#### Текст ####
Опять вспоминается мне убийца, что молился на золотой крест в белом утреннем небе. Он знал, что
Тайна есть великая, запретная:Солнцу кровь не велено показывать…Знал и молился не об «удаче», – об этом нельзя молиться, – но чтобы скорее наступило время, когда никому не надо будет поднимать на плечи тот тяжелый крест, который поднял он… ради свободы других.
Ильин произносит много банальных справедливостей о христианстве. Знаю, что он непременно казнил бы этого христианина, с молитвой. Но знаю также, что ему – никакие Ильинские молитвы не нужны.
* * *Меняемся не только мы, наше внутреннее отношение к жизни, – наш дух: он, по мере своего роста, изменяет и внешние формы жизни, изменяет реальность. Но в ней перемены происходят так медленно, так неуследимо, с таким кажущимся запозданием, что мы то и дело падаем в ошибки: вдруг, упреждая и насилуя время (течение истории по времени), мы начинаем разрушать еще не вполне изжитую в реальности форму. Гораздо хуже другая ошибка: насилие над временем в обратную сторону (Вейнингер называл это, то есть утверждение действительно отошедших в прошлое форм, как живых и настоящих, – безнравственностью). Такая ошибка предполагает лепоту и к внутреннему процессу, слепоту, которой как раз страдает Ильин.
#### Исходные данные ####
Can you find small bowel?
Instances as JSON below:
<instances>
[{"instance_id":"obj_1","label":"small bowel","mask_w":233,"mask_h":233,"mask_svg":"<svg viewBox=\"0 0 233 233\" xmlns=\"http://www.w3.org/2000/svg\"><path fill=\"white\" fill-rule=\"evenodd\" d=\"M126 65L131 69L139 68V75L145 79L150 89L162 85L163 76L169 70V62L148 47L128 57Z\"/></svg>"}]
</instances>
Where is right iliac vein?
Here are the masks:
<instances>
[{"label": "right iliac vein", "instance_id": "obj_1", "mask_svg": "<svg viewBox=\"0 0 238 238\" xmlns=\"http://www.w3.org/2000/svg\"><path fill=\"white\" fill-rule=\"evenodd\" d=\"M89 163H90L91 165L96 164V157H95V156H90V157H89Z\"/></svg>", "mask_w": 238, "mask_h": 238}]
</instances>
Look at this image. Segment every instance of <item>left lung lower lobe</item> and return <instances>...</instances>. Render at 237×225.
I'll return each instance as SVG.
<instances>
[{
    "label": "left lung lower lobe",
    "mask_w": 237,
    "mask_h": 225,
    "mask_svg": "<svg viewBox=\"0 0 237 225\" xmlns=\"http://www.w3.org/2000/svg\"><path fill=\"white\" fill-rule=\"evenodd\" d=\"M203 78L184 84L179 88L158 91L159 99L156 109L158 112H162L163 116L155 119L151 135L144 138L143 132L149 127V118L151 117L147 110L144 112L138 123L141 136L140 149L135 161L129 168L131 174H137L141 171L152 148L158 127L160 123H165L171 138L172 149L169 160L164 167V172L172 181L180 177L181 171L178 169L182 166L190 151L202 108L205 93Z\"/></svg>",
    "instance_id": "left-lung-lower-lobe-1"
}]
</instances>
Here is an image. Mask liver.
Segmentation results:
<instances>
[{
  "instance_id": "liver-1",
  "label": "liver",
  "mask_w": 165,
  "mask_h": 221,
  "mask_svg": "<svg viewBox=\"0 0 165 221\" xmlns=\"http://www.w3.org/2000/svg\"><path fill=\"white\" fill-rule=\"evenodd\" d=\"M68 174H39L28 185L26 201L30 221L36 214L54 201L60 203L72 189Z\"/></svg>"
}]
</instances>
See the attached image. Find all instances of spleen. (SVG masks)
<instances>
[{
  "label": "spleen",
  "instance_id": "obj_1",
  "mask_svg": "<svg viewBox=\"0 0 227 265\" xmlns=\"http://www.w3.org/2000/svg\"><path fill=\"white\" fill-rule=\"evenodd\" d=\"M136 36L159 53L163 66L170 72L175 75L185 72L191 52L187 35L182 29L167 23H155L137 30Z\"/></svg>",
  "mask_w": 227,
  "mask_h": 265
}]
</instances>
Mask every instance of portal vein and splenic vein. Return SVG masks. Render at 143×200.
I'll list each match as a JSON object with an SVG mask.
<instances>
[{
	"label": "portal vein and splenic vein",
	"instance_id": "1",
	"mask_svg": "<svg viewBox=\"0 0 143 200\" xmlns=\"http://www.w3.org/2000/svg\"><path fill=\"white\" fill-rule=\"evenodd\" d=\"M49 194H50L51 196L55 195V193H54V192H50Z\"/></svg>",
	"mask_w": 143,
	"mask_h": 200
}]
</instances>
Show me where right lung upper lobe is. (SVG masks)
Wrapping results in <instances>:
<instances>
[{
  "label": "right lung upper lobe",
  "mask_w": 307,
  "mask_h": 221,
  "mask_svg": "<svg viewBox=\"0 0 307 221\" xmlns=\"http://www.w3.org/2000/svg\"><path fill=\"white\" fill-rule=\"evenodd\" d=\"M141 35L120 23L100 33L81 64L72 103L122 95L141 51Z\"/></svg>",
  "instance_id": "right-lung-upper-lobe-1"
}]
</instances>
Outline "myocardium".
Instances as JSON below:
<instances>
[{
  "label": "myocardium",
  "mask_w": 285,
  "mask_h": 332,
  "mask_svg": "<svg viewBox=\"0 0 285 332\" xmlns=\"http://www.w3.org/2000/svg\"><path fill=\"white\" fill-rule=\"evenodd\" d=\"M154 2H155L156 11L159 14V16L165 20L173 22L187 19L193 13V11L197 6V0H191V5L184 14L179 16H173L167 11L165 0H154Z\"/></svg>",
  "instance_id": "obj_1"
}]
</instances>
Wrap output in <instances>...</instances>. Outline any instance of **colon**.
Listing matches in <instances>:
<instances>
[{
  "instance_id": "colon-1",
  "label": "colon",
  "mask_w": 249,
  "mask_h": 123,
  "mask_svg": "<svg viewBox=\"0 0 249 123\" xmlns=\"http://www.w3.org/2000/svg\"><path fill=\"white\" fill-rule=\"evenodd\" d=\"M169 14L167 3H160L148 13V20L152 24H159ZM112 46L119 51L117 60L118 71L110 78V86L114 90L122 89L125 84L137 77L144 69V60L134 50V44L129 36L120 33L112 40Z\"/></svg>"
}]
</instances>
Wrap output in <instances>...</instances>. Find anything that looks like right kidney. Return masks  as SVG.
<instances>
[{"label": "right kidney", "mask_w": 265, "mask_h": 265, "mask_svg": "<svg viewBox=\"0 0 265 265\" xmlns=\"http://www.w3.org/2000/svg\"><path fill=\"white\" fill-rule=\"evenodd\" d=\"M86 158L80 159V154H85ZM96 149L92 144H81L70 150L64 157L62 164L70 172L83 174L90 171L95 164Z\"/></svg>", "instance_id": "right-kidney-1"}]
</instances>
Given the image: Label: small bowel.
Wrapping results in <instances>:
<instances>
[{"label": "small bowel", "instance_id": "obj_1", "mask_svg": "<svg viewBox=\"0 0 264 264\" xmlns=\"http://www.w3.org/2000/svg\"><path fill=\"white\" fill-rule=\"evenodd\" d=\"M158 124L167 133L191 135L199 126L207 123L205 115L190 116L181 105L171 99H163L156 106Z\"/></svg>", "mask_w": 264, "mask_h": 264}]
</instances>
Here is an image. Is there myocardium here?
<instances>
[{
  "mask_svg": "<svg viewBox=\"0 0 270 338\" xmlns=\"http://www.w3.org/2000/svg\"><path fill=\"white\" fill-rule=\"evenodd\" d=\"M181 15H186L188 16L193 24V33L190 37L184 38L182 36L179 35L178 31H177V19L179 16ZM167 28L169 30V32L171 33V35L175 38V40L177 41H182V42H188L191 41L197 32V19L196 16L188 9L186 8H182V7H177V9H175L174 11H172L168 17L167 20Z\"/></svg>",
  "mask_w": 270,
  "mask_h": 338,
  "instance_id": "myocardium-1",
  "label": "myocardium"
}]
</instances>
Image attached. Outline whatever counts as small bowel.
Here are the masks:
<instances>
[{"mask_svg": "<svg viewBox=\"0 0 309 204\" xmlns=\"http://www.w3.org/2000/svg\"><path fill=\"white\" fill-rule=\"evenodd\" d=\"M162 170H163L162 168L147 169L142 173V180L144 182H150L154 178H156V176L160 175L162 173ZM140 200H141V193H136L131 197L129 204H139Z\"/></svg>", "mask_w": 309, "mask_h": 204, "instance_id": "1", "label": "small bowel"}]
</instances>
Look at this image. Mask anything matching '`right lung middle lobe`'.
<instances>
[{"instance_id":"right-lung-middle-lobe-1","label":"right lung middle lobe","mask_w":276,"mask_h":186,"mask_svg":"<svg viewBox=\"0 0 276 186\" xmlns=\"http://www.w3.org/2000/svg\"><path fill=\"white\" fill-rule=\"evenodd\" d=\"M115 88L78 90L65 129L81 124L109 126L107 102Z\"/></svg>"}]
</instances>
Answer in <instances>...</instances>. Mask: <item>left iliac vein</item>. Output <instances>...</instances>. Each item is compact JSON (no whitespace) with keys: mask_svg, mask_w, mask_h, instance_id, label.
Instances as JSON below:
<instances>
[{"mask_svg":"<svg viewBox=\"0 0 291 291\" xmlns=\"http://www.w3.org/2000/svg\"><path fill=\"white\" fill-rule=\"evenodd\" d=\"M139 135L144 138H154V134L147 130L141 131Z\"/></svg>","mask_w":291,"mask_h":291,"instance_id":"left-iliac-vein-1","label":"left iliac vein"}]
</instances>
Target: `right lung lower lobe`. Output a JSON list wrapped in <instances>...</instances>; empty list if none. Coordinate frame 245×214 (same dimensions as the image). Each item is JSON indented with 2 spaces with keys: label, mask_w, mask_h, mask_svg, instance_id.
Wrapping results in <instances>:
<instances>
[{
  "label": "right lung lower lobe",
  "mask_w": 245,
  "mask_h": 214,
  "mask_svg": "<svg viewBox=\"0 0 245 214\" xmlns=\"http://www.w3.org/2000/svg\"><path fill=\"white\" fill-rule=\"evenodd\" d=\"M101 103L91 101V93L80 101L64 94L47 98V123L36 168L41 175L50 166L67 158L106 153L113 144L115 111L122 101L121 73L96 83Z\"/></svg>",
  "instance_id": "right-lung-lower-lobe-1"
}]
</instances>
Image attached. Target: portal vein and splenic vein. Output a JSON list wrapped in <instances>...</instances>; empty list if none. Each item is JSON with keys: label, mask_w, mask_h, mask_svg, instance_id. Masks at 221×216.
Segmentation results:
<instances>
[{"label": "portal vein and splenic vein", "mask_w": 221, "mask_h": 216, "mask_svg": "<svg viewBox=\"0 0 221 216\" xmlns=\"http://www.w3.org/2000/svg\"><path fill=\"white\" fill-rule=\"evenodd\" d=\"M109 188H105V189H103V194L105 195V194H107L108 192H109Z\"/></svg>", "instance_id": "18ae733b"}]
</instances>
####
▶ Задание A
Выпишите дословно отрывок из текста об Ильине: начните с места, где стоят слова «Опять вспоминается мне», и остановитесь после слов «молитвы не нужны.».
▶ Задание B
Продолжите текст об Ильине и насилии над временем, начав сразу после его последнего предложения.

▶ Ответ A
Опять вспоминается мне убийца, что молился на золотой крест в белом утреннем небе. Он знал, что
Тайна есть великая, запретная:Солнцу кровь не велено показывать…Знал и молился не об «удаче», – об этом нельзя молиться, – но чтобы скорее наступило время, когда никому не надо будет поднимать на плечи тот тяжелый крест, который поднял он… ради свободы других.
Ильин произносит много банальных справедливостей о христианстве. Знаю, что он непременно казнил бы этого христианина, с молитвой. Но знаю также, что ему – никакие Ильинские молитвы не нужны.

▶ Ответ B
Что касается Толстого – он просто не считался вовсе с процессом истории, а только с процессом своей логики. Взяв «убийство» в понятии его последней сущности (нельзя), ее и утвердил на все времена, логически спустив нить до отрицания борьбы (даже – с мухами![4].
* * *Убийство входит во многие формы жизненной борьбы – как возможность.
Как непременность – оно уже выпадает из понятия «борьбы», становится самоцелью и может быть названо максимумом убийства.
Очень характерно, что Ильин не делает различия между убийством-возможностью (в борьбе) и убийством-непременностью (обнаженный максимум). Внутренно разного отношения к ним он не имеет.
Мы увидим это, если остановимся здесь на некоторых конкретных формах борьбы и жизни, – и, прежде всего, на вопросе, близко нашей темы касающемся и остро волнующем современное сознание, – на вопросе о войне.
Ильин и Толстой, оба рассматривают войну с «христианской», – как они говорят, – точки зрения. И оба приходят к совершенно противоположным выводам.
* * *Коллективное убийство! – говорит Толстой. То, чего «нельзя» – никогда: ни прежде, ни теперь, ни потом. Ибо сказано: любите врагов ваших, не противьтесь злому и т. д.
Ильин, чтобы обосновать свои обратные утверждения, приводит другие тексты. Ведь для него христианство – тоже «закон», немного туманными линиями очерченный, правда. Нажать, крепче определить эти линии, Ильин и стремится, когда подыскивает нужные тексты.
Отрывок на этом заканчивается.